§ Task
Convert the lines of every item below into a JSON list of strings, one string per line and no entries for blank lines. Leave the pictures out of the list.

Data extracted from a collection
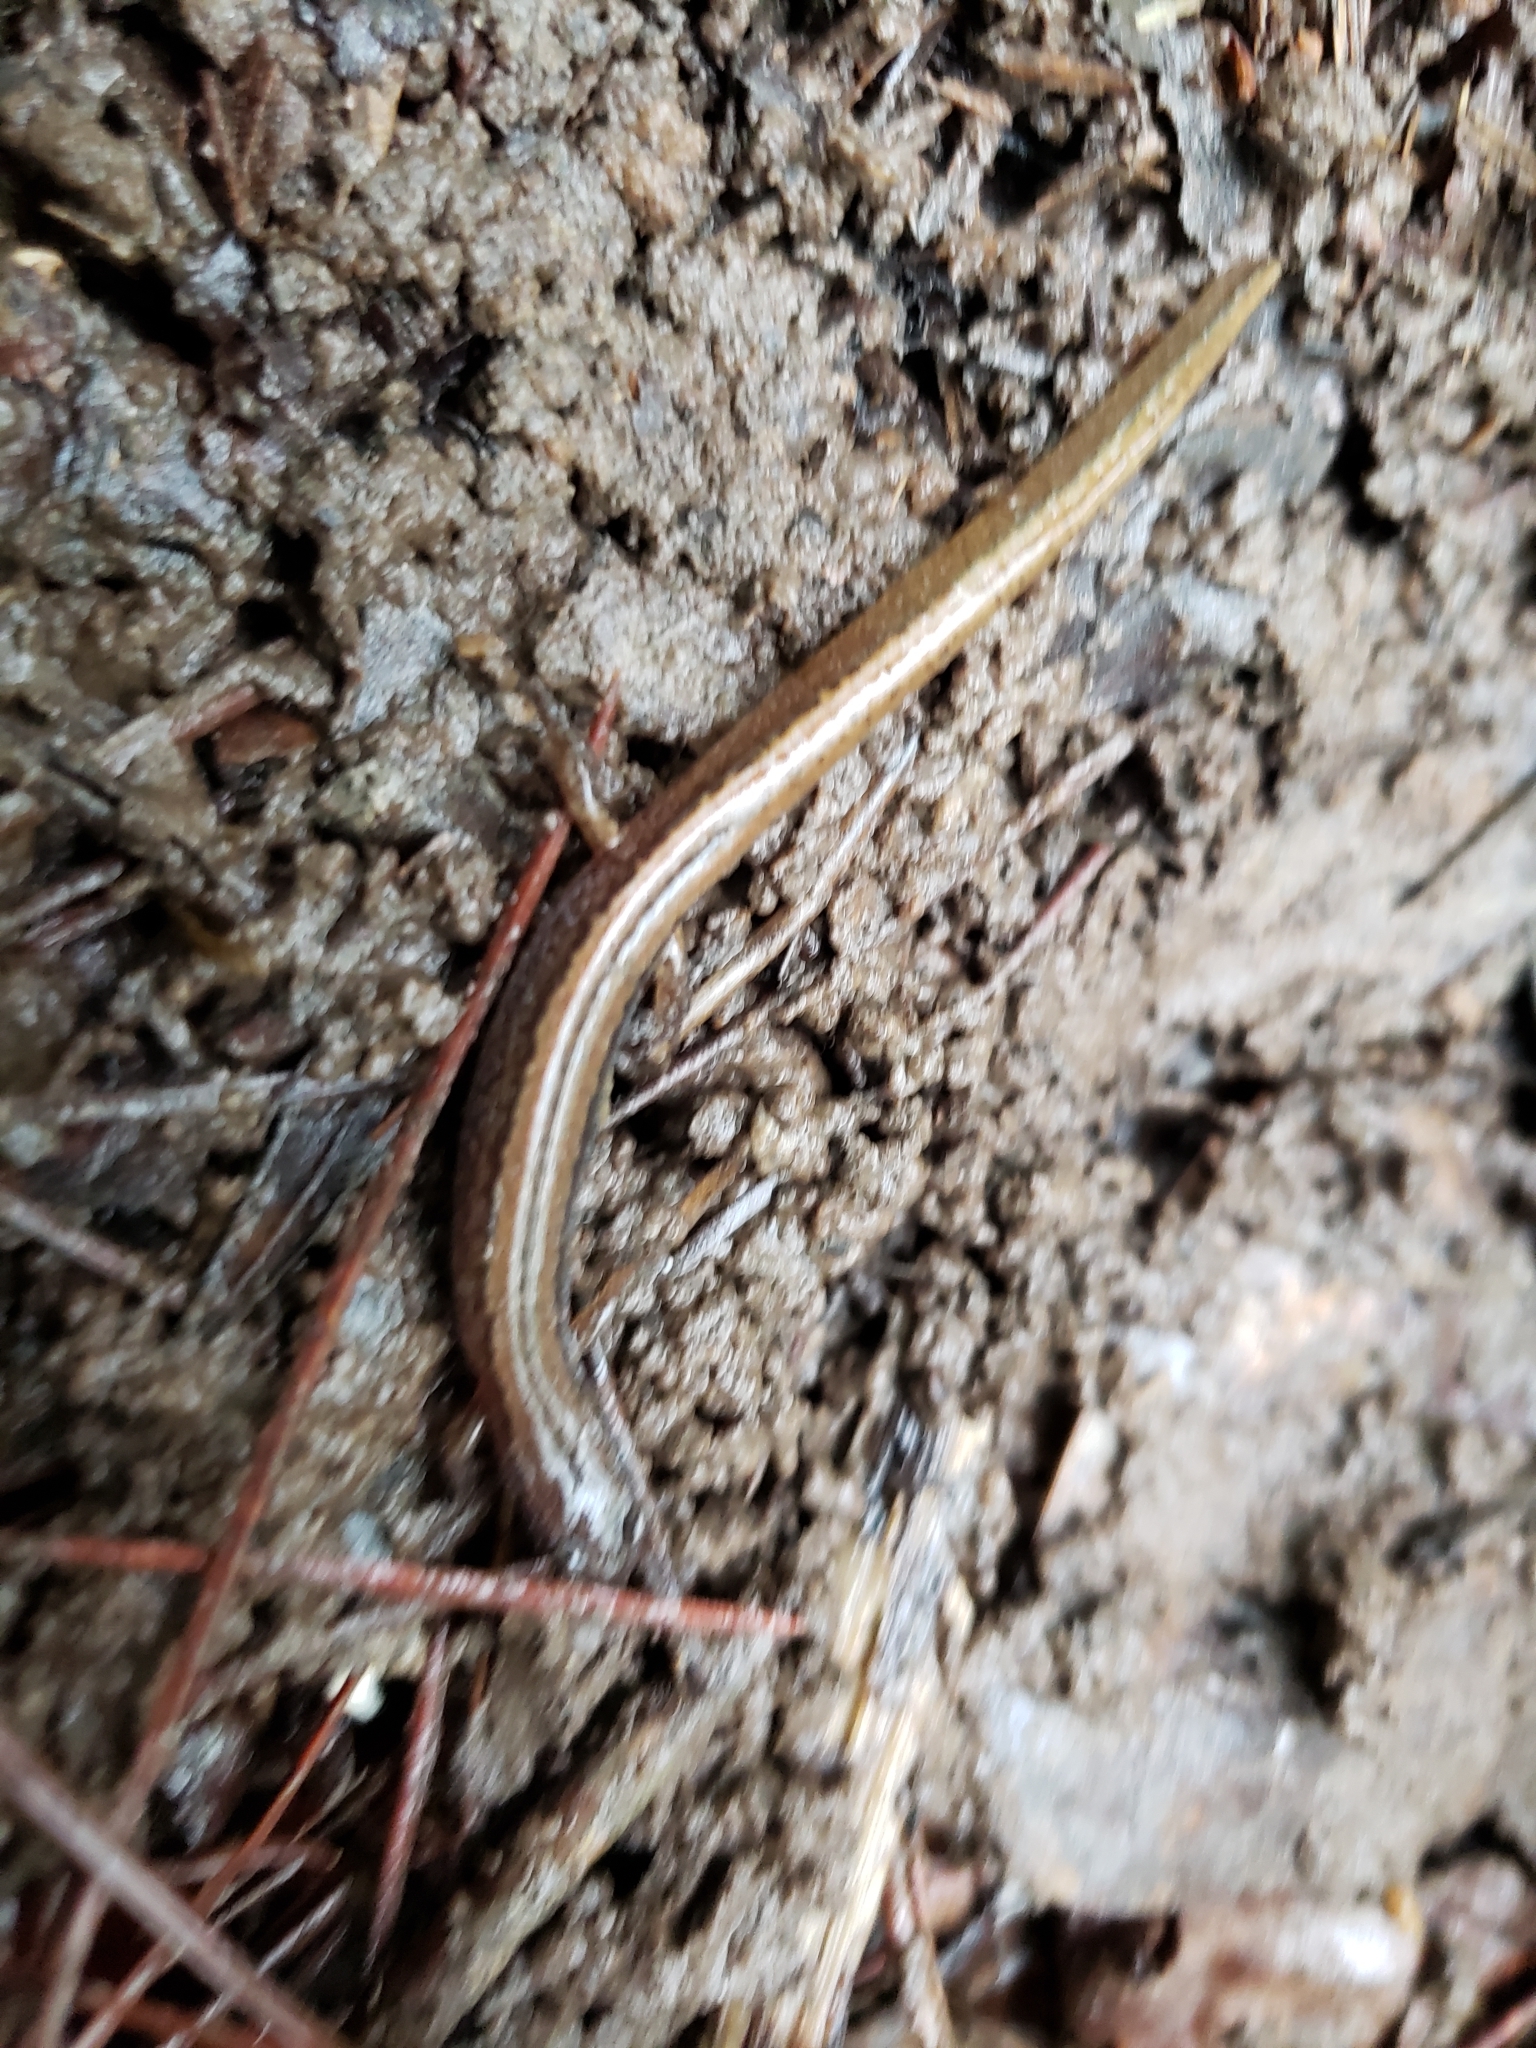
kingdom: Animalia
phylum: Chordata
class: Amphibia
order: Caudata
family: Plethodontidae
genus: Eurycea
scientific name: Eurycea paludicola
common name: Western dwarf salamander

§ Answer to the problem
[
  "kingdom: Animalia",
  "phylum: Chordata",
  "class: Amphibia",
  "order: Caudata",
  "family: Plethodontidae",
  "genus: Eurycea",
  "scientific name: Eurycea paludicola",
  "common name: Western dwarf salamander"
]